Microsoft quickly updates its free built-in antivirus software, Windows Defender, to safely remove the controversial Superfish adware program that Lenovo has been pre-loading in new machines. Best of all, the update for Windows Defender not only removes the software, but also the leftover bad root certificate.
The software it’s actually called Superfish Visual Discovery and it’s an adware that can generate a root certificate in Windows and then resign all SSL certificates presented by HTTPS websites with its own certificate, method known as a man-in-the-middle attack.
How to reinstall Windows 8.1 from scratch to guarantee a clean PC
Potentially this vulnerability can allow hackers to gain access to user’s secure browsing data, enabling malicious individuals to steal passwords, bank information, and other important data.
Today, Microsoft took upon itself to eliminate Lenovo’s mess by rolling out an update for its Windows Defender.

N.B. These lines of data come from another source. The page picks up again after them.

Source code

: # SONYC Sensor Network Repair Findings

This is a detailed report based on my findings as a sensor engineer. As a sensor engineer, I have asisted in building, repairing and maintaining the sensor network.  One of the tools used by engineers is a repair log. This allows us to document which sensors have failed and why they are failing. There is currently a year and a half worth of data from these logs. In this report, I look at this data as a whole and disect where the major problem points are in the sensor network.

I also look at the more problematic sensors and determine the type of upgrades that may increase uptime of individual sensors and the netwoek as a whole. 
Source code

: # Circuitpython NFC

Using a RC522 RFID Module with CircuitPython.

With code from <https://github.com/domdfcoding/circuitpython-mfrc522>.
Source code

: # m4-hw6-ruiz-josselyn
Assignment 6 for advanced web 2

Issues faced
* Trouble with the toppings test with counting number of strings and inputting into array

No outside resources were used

Microsoft’s antivirus detects the program as a malware, according to Filippo Valsord, who posted on Twitter the new finding.
If you have a Lenovo computer and you want to remove the adware using Windows Defender, make sure to disable any other antivirus you may have running. Go to Control Panel / Windows Update / Check for updates, and make sure to download the latest update for Windows Defender if it’s not already installed. Then go back to the Control Panel and launch Windows Defender, and perform a full scan of your system.
While Lenovo has published a set of instructions to manually remove Superfish from computers, the process can be a little hard to follow if you’re not a tech-savvy individual. However, the PC maker promise that will be releasing an automated tool to remove the adware completely on Friday.